In Your Omega subtheme the following are some of the things that will occur when the screen gets smaller:

  • All regions will become 100% width across the screen.
  • The The site name and slogan will clear under the logo.
  • The menu will most likely no longer fit in one line.
  • The first sidebar will go above the content.
  • The second sidebar will go below the content.
  • Style sheets are applied as the screen gets larger, and removed as it gets smaller.

The easiest way to understand what's going on is to just remember that the first sidebar goes above the content, and the second sidebar goes below the content, like so:
Shifted menu

Giving us this:
Mobile Wireframe

Adding content to the responsive wireframe,

Understanding how the regions move and react isn't enough. We also need to understand how the individual pieces of content will move on the page. Our example layout will consist of the following:

  • node content - An image and a blurb of text from a node.
  • gallery - A view of images in a block in the content region.
  • comments and recent tweets - The node's comments and list of recent tweets.
  • more - Links to more related content.
  • blog - A few recent updates from the blog.
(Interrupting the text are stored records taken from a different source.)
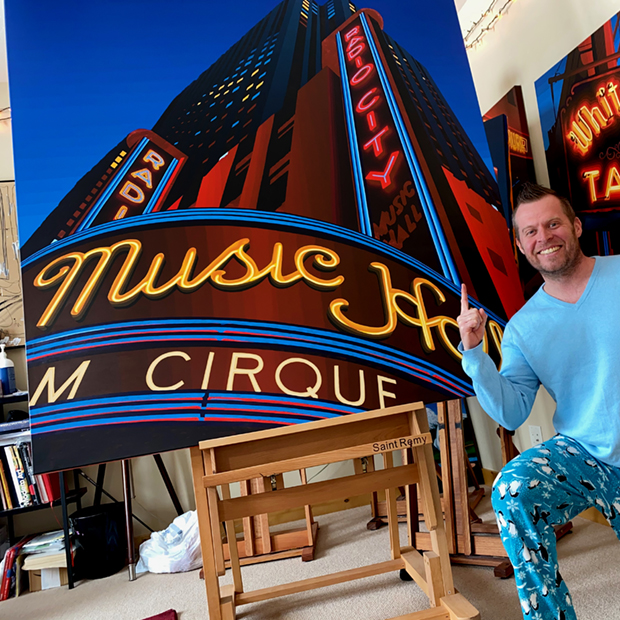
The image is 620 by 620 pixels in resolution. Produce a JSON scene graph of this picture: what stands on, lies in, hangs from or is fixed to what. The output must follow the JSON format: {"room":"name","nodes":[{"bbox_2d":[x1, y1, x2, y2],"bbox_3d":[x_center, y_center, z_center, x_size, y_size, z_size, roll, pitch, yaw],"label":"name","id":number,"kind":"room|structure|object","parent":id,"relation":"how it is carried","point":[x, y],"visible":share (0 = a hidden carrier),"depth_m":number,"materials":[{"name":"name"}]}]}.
{"room":"workshop","nodes":[
{"label":"workshop","id":0,"kind":"room"},
{"bbox_2d":[0,91,378,547],"bbox_3d":[-1.494,0.021,3.125,5.357,2.852,0.148,-7,-6,-12],"label":"back wall","id":1,"kind":"structure","parent":0,"point":[18,358],"depth_m":3.10,"materials":[{"name":"paint"}]},
{"bbox_2d":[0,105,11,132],"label":"string light","id":2,"kind":"object","parent":1,"relation":"attached to","point":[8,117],"visible":0.41,"depth_m":3.08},
{"bbox_2d":[0,180,23,348],"bbox_3d":[-1.902,-0.240,3.007,0.952,0.984,0.043,-7,-6,-12],"label":"wall art","id":3,"kind":"object","parent":1,"relation":"attached to","point":[2,302],"visible":0.57,"depth_m":3.01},
{"bbox_2d":[2,0,486,83],"bbox_3d":[-0.997,-1.798,0.905,5.528,0.116,5.464,-7,-6,-12],"label":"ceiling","id":4,"kind":"structure","parent":0,"point":[2,77],"depth_m":2.97,"materials":[{"name":"white paint"}]},
{"bbox_2d":[0,484,619,619],"bbox_3d":[-0.954,1.150,0.644,5.810,0.096,4.994,-7,-6,-12],"label":"carpet floor","id":5,"kind":"structure","parent":0,"point":[138,581],"depth_m":2.15,"materials":[{"name":"beige carpet"}]},
{"bbox_2d":[0,389,83,592],"bbox_3d":[-1.854,0.960,2.622,1.182,0.957,0.363,-7,-6,-12],"label":"bookshelf","id":6,"kind":"object","parent":5,"relation":"on","point":[19,400],"visible":0.31,"depth_m":2.59,"materials":[{"name":"black metal"}]},
{"bbox_2d":[0,345,15,394],"bbox_3d":[-1.670,0.340,2.808,0.087,0.268,0.079,-7,-6,-12],"label":"bottle","id":7,"kind":"object","parent":6,"relation":"on","point":[6,361],"visible":0.97,"depth_m":2.78,"materials":[{"name":"plastic"}]},
{"bbox_2d":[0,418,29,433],"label":"book","id":8,"kind":"object","parent":6,"relation":"on","point":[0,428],"visible":0.71,"depth_m":2.67,"materials":[{"name":"paper"}]},
{"bbox_2d":[0,534,32,599],"bbox_3d":[-1.541,1.293,2.612,0.268,0.231,0.235,-7,-6,-12],"label":"book row","id":9,"kind":"object","parent":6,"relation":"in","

Here's how it looks in a desktop browser:
With Content

When the screen shrinks we have the blocks of different content clear each other in a similar way regions do. As long as all of our block widths are percentages our content will fit nicely in the one column layout. In this example we reorganized the node content area to show the image above. We let the gallery rows break into two columns. We can reduce the size or even hide the comments and twitter sections. After that we have our second sidebar pushed below the content.

Narrow Content

At this point you should have a wireframe with enough understanding of the content that you can begin to design around it. The regions and blocks in a theme can be configured to break apart and realign in all types of ways, but the behavior described above is the default, easy enough to understood, and will apply its self to many common layout needs.